The Problem With Gridlock is You Can’t Threaten More Gridlock, John Boehner
If a party controls one house of Congress and decides to take a stand of total opposition to the President they can easily deny the White House any legislative victories. It can be a very effective tactic for making a President look weak. The big drawback of this strategy is that they also lose any leverage over executive actions.
When there is legislation moving there are always things to trade and points of leverage. There are elements you can threaten to withhold unless certain administrative changes are made. But if you are holding up everything by default there is nothing left to take away. You have already played all your cards.
House Republicans seem to be struggling with the realization that this state of powerlessness over the administration’s executive actions is a direct result of their own action — or inaction, as the case may be. For example you have Speaker John Boehner warning executive action on immigration would make a bill impossible to pass, but that is not much of a deterrent when the chances of a bill passing are incredibly remote anyway.

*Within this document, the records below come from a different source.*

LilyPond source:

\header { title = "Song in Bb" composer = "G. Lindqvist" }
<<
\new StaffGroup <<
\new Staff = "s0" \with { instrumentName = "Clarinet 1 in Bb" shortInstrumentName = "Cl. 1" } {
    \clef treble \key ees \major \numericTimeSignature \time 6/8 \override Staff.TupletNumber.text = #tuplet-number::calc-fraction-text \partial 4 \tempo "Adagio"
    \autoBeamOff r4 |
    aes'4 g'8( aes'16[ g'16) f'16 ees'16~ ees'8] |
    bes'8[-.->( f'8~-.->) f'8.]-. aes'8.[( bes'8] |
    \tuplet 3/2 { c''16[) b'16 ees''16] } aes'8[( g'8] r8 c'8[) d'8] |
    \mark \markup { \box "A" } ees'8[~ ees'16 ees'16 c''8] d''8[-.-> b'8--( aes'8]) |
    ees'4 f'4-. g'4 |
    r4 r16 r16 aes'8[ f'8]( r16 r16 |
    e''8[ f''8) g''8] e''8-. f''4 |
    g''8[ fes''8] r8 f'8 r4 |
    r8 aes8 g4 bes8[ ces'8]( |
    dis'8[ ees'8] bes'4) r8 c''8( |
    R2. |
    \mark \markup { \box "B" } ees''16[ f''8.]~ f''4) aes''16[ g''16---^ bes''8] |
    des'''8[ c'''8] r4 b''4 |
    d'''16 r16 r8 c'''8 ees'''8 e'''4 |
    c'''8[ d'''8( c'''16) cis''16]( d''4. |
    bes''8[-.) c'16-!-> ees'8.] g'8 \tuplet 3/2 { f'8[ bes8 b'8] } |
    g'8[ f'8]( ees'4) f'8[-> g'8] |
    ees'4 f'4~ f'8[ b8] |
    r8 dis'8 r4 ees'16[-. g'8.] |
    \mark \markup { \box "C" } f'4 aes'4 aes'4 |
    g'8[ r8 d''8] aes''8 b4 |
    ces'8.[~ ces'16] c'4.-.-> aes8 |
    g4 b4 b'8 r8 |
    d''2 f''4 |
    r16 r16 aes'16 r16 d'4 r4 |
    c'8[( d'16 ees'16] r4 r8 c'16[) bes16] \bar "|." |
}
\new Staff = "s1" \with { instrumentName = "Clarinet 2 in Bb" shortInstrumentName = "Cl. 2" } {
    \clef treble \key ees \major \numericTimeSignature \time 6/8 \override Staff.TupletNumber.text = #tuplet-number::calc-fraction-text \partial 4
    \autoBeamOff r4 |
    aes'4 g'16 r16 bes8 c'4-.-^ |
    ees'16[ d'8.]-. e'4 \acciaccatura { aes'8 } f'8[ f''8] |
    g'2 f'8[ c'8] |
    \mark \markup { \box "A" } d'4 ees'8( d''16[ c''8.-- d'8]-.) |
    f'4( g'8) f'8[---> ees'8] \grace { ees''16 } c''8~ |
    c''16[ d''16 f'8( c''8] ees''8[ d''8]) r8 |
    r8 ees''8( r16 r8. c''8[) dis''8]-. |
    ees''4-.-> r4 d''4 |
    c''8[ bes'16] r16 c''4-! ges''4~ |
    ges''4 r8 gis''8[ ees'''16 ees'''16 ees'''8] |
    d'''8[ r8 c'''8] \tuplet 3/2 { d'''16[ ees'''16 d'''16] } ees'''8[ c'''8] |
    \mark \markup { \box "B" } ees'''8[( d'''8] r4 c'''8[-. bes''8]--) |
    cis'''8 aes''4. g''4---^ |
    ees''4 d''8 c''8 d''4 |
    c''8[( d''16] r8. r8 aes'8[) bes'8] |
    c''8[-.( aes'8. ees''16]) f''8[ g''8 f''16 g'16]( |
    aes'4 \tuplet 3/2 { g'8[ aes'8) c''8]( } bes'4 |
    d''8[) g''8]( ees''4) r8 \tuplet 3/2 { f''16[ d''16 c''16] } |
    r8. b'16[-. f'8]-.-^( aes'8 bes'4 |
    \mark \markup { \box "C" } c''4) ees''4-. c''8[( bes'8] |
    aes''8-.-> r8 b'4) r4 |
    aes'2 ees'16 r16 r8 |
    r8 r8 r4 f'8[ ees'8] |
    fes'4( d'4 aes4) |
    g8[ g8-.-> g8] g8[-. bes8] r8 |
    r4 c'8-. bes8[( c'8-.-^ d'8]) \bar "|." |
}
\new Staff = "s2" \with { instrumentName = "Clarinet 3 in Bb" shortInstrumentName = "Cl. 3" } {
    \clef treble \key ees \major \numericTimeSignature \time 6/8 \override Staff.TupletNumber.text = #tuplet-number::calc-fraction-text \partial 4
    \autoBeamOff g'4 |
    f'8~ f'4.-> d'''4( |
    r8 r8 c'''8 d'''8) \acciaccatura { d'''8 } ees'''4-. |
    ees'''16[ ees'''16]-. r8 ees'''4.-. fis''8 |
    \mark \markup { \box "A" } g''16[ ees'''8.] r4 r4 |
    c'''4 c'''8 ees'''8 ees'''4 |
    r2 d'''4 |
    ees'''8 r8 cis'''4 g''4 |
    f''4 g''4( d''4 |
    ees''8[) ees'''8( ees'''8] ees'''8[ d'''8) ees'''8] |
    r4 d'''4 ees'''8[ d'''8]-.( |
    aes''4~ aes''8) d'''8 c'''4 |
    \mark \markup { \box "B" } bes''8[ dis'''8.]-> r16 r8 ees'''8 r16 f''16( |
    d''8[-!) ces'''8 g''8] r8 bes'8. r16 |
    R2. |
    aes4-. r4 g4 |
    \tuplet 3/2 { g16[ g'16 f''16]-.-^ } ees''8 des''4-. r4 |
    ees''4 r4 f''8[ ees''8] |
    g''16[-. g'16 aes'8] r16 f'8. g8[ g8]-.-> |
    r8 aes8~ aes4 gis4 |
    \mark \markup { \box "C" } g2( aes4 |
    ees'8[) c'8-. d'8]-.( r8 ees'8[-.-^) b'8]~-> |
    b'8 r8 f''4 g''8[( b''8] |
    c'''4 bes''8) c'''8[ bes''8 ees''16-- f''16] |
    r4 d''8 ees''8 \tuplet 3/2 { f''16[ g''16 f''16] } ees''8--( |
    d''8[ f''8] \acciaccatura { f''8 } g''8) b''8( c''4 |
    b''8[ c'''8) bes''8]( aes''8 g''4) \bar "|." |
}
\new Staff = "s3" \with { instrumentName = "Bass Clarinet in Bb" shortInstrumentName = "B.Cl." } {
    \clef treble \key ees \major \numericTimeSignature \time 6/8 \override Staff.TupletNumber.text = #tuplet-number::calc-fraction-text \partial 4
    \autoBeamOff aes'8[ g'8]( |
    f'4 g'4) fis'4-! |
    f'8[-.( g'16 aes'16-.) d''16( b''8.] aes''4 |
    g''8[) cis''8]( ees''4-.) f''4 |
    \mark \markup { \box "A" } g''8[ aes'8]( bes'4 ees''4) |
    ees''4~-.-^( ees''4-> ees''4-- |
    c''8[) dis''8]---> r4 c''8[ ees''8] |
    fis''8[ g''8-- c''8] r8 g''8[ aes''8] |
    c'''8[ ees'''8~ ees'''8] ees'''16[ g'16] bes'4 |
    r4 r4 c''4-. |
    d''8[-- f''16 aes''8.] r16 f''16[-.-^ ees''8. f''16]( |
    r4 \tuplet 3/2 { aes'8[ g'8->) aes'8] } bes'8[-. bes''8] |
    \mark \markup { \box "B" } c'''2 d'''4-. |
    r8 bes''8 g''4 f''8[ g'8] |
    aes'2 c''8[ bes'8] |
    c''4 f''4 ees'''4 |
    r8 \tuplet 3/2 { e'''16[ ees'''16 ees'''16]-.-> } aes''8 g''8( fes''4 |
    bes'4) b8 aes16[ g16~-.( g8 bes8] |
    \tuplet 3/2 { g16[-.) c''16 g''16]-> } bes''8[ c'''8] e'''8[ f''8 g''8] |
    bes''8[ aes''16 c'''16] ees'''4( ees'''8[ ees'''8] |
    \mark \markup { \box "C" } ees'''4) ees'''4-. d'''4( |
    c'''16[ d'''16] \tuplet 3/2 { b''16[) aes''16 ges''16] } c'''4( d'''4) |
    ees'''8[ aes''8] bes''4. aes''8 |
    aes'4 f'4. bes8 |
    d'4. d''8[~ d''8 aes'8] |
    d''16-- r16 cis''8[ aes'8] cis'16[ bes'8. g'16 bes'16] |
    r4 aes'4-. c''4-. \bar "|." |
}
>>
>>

A party in Congress can work with the President and gain some leverage, or they can completely cut the White House off and be left with no power over executive action whatsoever.
The GOP has chosen the later and the Obama administration seems to have finally accepted this is not just some passing fever that will break. So we can expect the next few years in DC being mainly about the administration taking actions and Republicans left just trying to come up with clever new ways to complain about them.